== Cuplikan Halaman ==
:::

Aku mulai ya.
Melanjutkan cerita tentang
penantian 7 tahun untuk bisa melihat kampung halaman lagi..
Saat akhirnya kaki ini menapak di
halaman depan rumah nenek setelah turun dari mobil jemputan. Speachless! Mata sibuk lihat sekeliling.
Bibir berkedut antara senyum dan melongo.
Rumah itu…
Suara-suara penghuni itu..
Wanginya udara itu..
Rasa rindu ituu..
Wuaaa.. hati meloncat
kegirangan!!!
I’m here! Finally, I’m here!!
Still can’t believe it. But I’m here :’)
Bude Preh segera menghampiri
kami. Begitu juga dengan Bude Pri, Pakde Salam, Sasa, dll. Saliman. Berpelukan.
Cium dahi, pipi. Lalu seperti yang sudah diduga, mereka berkomentar..
“Yeh yeh yeh.. anakmu iki kok uwes gedi-gedi tho Nan?! Gek duwur-duwur kayak bapak’e. Makan opo iki? Gek endi iki si Diyan, endi si Lupi?”

:::

== Tantangan ==
**A.** Tuliskan kembali bagian cerita pulang kampung mulai dari "Wanginya udara itu.." dan berlanjut sampai "dll. Saliman. Berpelukan.".
**B.** Berapa lama penantian untuk bisa melihat kampung halaman lagi menurut cerita pulang kampung?
Entri berikut merupakan bahan tersendiri yang terpisah dari cerita pulang kampung.

:::

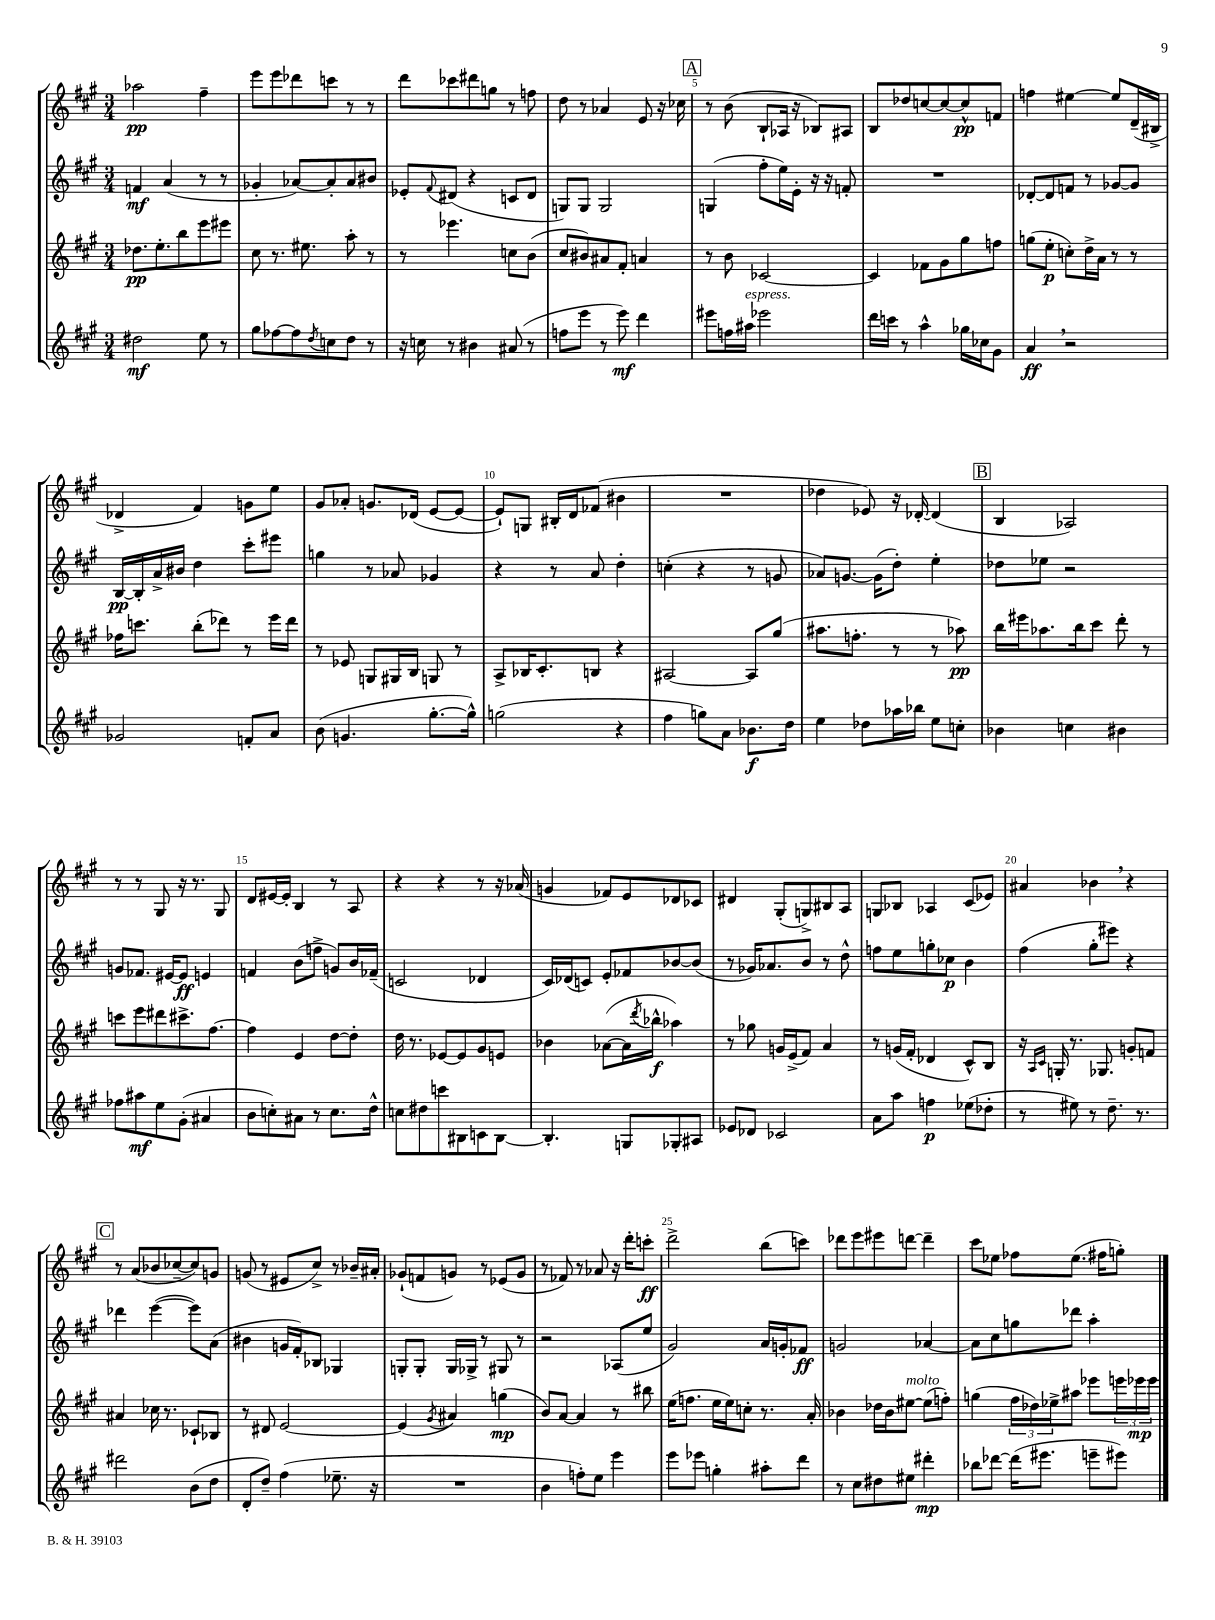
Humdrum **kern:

**kern	**kern	**kern	**kern
*staff4	*staff3	*staff2	*staff1
*clefG2	*clefG2	*clefG2	*clefG2
*k[f#c#g#]	*k[f#c#g#]	*k[f#c#g#]	*k[f#c#g#]
*M3/4	*M3/4	*M3/4	*M3/4
2dd#\	8.dd-\L	4f/	2aa-\
.	8.ee'\	.	.
.	.	(4a/	.
.	8bb\	.	.
8ee\	8eee\	8r	4ff#~\
8r	8eee#\J	8r	.
=	=	=	=
8gg#\L	8cc#\	4g-'/	8eee\L
[8ff-\	8.r	.	8eee\
8ff-\]	.	[8a-/L)	8ddd-\
.	8.ee#\	.	.
8qdd/	.	.	.
8cc\	.	8a-'/]	8ccc\J
8dd\J	8aa'\	8a-/	8r
8r	8r	8b#/J	8r
=	=	=	=
16r	8r	8e-'/L	8ddd\L
16cc\	.	.	.
.	.	8qqf#/	.
8r	4.eee-\	(8d#/J	8ccc-\
4b#\	.	4r	8ddd#\
.	.	.	8gg\J
(8a#/	8cc\L	8c/L	8r
8r	(8b\J	8d#/J	8ff\
=	=	=	=
8ff\L	8cc#/L	8G/L)	8dd\
8eee\J	8b#/)	8G/J	8r
8r	8a#/	2G/	4a-/
8eee\)	8f#'/J	.	.
4ddd\	4a/	.	8e/
.	.	.	16r
.	.	.	16cc-\
=	=	=	=
8eee#\L	8r	(4G/	8r
16ff\L	8b\	.	(8b\
16aa#\JJ	.	.	.
2eee-\	[2c-/	8ff#'\L	8B`/L
.	.	16ee\L)	16A-/Jk
.	.	16e'\JJ	16r
.	.	16r	8B-/L)
.	.	16r	.
.	.	8f'/	8A#/J
=	=	=	=
16ddd\LL	4c-/]	2.r	8B/L
16ccc\JJ	.	.	.
8r	.	.	8dd-/
4aa^^\	8f-\L	.	[8cc/
.	8g#\	.	8cc/_
16gg-\LL	8gg#\	.	8cc^^/]
16cc-\J	.	.	.
8g#\J	8ff\J	.	8f/J
=	=	=	=
4a/	(8gg\L	[8d-'/L	4ff\
.	8ee'\J	8d-/]	.
2r	8cc'\L)	8f/J	[4ee#\
.	16dd^\L	8r	.
.	16a\JJ	.	.
.	8r	[8g-/L	8ee#/]L
.	8r	8g-/]J	(16d~/L
.	.	.	16B#^/JJ
=	=	=	=
2g-/	16ff-\LK	[16B/LL	4d-^/
.	8.ccc\J	16B'/]	.
.	.	16a^/	.
.	.	16b#/JJ	.
.	(8bb'\L	4dd\	4f#/)
.	8ddd-\J)	.	.
8f'/L	8r	8ccc#'\L	8g\L
8a/J	16eee\LL	8eee#\J	8ee\J
.	16ddd-\JJ	.	.
=	=	=	=
(8b\	8r	4gg\	8g#/L
4.g/	8e-/	.	8a-'/J
.	8G/L	8r	8.g/L
.	16G#/L	8a-/	.
.	16B/JJ	.	(16d-/Jk
[8.gg#'\L	8G/	4g-/	[8e/L
.	8r	.	8e/_J
16gg#^^\]Jk)	.	.	.
=	=	=	=
(2gg\	8A^/L	4r	8e`/]L)
.	16B-/K	.	8G/J
.	8.c#'/	.	.
.	.	8r	16B#'/LL
.	.	.	16d/J
.	8B/J	8a/	(8f-/J
4r	4r	4dd'\	4b#\
=	=	=	=
4ff#\	[2A#/	(4cc'\	2.r
8gg\L)	.	4r	.
8a\J	.	.	.
8.b-\L	8A#/]L	8r	.
.	(8gg#/J	8g/	.
16dd\Jk	.	.	.
=	=	=	=
4ee\	8.aa#\L	8a-/L)	4dd-\
.	.	[8.g/J	.
.	8.ff'\J	.	.
8dd-\L	.	.	8e-/)
.	.	(16g\]LK	.
16aa-\L	8r	8dd'\J)	16r
16bb-\JJ	.	.	[16d-'/
8ee\L	8r	4ee'\	(4d-/]
8cc'\J	8aa-\)	.	.
=	=	=	=
4b-\	16bb\LL	8dd-\L	4B/
.	16eee#\J	.	.
.	8.aa-\	8ee-\J	.
4cc\	.	2r	2A-/)
.	16bb\k	.	.
.	8ccc#\J	.	.
4b#\	8ddd'\	.	.
.	8r	.	.
=	=	=	=
8ff-\L	8ccc\L	8g/L	8r
8aa#\	8eee\	8.f-/J	8r
8ee\	8ddd#\	.	8G#/
.	.	[16e#/LK	.
(8g#'\J	8.ccc#^\	8e#/]J	16r
.	.	.	8.r
4a#/	.	4e/	.
.	[8.ff#\J	.	.
.	.	.	8G#/
=	=	=	=
8b\L	4ff#\]	4f/	8d/L
8cc'\)	.	.	[16e#/L
.	.	.	16e#'/]JJ
8a#\J	4e/	(8b\L	4B/
8r	.	8ff^\J	.
8.cc\L	[8dd\L	8g/L)	8r
.	8dd'\]J	16b/L	8A/
16dd^^\Jk	.	(16f-~/JJ	.
=	=	=	=
8cc\L	16dd\	2c/	4r
.	8.r	.	.
8dd#\	.	.	.
8ccc\	[8e-/L	.	4r
8B#\	8e-/]	.	.
8c\	8g#/	4d-/	8r
[8B#\J	8e/J	.	16r
.	.	.	(16a-/
=	=	=	=
4.B#'/]	4b-\	16c#/LL)	4g/
.	.	(16d-/J	.
.	.	8c/J)	.
.	([8a-\L	8e'/L	8f-/L)
8G/L	16a-\]L	8f-/	8e/
.	8qddd/	.	.
.	16bb-^^\JJ	.	.
8G-'/	4aa-\)	[8b-/	8d-/
8A#/J	.	(8b-/]J	8c-/J
=	=	=	=
8e-/L	8r	8r	4d#/
8d-/J	8gg-\	16g-/LK)	.
.	.	8.a-/	.
2c-/	16g/LL	.	(8G#'/L
.	(16e^/J	.	.
.	8f#/J)	8b/J	8G^/)
.	4a/	8r	8B#/
.	.	8dd^^\	8A/J
=	=	=	=
8a\L	8r	8ff\L	8G/L
8aa\J	(16g/LL	8ee\	8B-/J
.	16f#'/JJ	.	.
4ff\	4d-/	8gg'\	4A-/
.	.	8cc-\J	.
(8ee-\L	8c#^^/L)	4b\	(8c#/L
8dd-'\J	8B/J	.	8e-/J)
=	=	=	=
8r	16r	(4ff#\	4a#/
.	16qqA/LL	.	.
.	16qqc#/JJ	.	.
.	16G'/	.	.
8ee#\)	8.r	.	.
8r	.	8gg#'\L	4b-\
.	8.G-/	.	.
8.dd~\	.	8eee#\J)	.
.	8g'/L	4r	4r
8.r	.	.	.
.	8f/J	.	.
=	=	=	=
2ddd#\	4a#/	4ddd-\	8r
.	.	.	(8a/L
.	16cc-\	([4eee\	8b-/
.	8.r	.	.
.	.	.	[8cc-~/
(8b\L	8c-`/L	8eee\]L)	8cc-/])
8dd\J	8B-/J	(8a\J	8g/J
=	=	=	=
8d'/L	8r	4b#\	(8g/
8dd~/J)	8d#/	.	8r
(4ff#\	[2e/	16g/LL	8e#/L
.	.	16f#'/J)	.
.	.	8B-/J	8cc#^/J)
8.ee-~\	.	4G-/	8r
.	.	.	16b-~/LL
16r	.	.	16a#'/JJ
=	=	=	=
2.r	(4e/]	8G'/L	(8g-`/L
.	.	8G'/J	8f/
.	8qg#/	.	.
.	4a#/)	16G/LL	8g/J)
.	.	16G-^/JJ	.
.	.	8r	8r
.	(4gg\	8G#/	(8e-/L
.	.	8r	8g/J
=	=	=	=
4b\	8b/L)	2r	8r
.	[8a/J	.	8f-/)
8ff'\L)	4a/]	.	8r
8ee\J	.	.	8a-/
4eee\	8r	(8A-/L	16r
.	.	.	16ddd'\LK
.	8bb#\	8ee/J	8ccc'\J
=	=	=	=
8eee\L	(16ee\LK	2g#/)	2ddd^\
.	8.ff\J	.	.
8eee-\J	.	.	.
4gg'\	16ee\LL	.	.
.	16ee\J)	.	.
.	8cc'\J	.	.
8aa#'\L	8.r	16a/LL	(8bb\L
.	.	16g'/J	.
8ddd\J	.	8f-/J	8ccc\J)
.	16a'/	.	.
=	=	=	=
8r	4b-\	2g/	8ddd-\L
8cc#\L	.	.	8eee\
8dd#\	16dd-\LL	.	8eee#\
.	16b-\J	.	.
8ee#\J	[8ee#\J	.	[8ddd\J
4ddd#'\	(8ee#\]L	[4a-/	4ddd~\]
.	8ff'\J)	.	.
=	=	=	=
8bb-\L	(4gg\	8a-\]L	8ccc#\L
[8ddd-\J	.	8cc#\	8ee-\J
(16ddd-\]LK	24ff#\LL	8gg\	8ff-\L
.	24dd-\)	.	.
8.eee#\J	.	.	.
.	24ee-^\J	.	.
.	8aa#\J	8ddd-\J	(8.ee-\J
8eee~\L	8eee-\L	4aa'\	.
.	.	.	16ff#\LK
8eee#\J)	24eee\L	.	8gg'\J)
.	24eee-\	.	.
.	24eee-\JJ	.	.
==	==	==	==
*-	*-	*-	*-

:::

== Jawaban Soal ==
**A.**
Wanginya udara itu..
Rasa rindu ituu..
Wuaaa.. hati meloncat
kegirangan!!!
I’m here! Finally, I’m here!!
Still can’t believe it. But I’m here :’)
Bude Preh segera menghampiri
kami. Begitu juga dengan Bude Pri, Pakde Salam, Sasa, dll. Saliman. Berpelukan.

**B.** 7 tahun.